§ **Problem description**:
Show all lines from the listing below that contain "pour".

───

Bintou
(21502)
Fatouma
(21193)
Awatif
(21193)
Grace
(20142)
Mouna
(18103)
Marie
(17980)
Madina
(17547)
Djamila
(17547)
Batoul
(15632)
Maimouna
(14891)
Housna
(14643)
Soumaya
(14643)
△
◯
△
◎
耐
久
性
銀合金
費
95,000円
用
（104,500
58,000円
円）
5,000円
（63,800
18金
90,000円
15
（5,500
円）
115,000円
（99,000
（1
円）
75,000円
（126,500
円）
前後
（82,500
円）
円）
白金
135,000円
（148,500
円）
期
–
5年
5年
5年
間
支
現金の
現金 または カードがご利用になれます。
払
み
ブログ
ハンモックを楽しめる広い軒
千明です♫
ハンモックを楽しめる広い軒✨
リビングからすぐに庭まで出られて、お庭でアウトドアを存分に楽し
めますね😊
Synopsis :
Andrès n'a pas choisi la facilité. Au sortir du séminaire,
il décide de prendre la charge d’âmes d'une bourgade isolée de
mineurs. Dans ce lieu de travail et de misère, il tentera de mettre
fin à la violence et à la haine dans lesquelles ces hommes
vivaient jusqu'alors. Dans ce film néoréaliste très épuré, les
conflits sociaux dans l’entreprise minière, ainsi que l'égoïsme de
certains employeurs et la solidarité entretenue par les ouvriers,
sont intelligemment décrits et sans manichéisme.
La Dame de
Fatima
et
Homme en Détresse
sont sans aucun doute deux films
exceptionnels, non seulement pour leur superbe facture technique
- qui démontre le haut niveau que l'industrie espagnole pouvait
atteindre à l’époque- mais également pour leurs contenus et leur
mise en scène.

───

§ **Expected answer**:
exceptionnels, non seulement pour leur superbe facture technique
atteindre à l’époque- mais également pour leurs contenus et leur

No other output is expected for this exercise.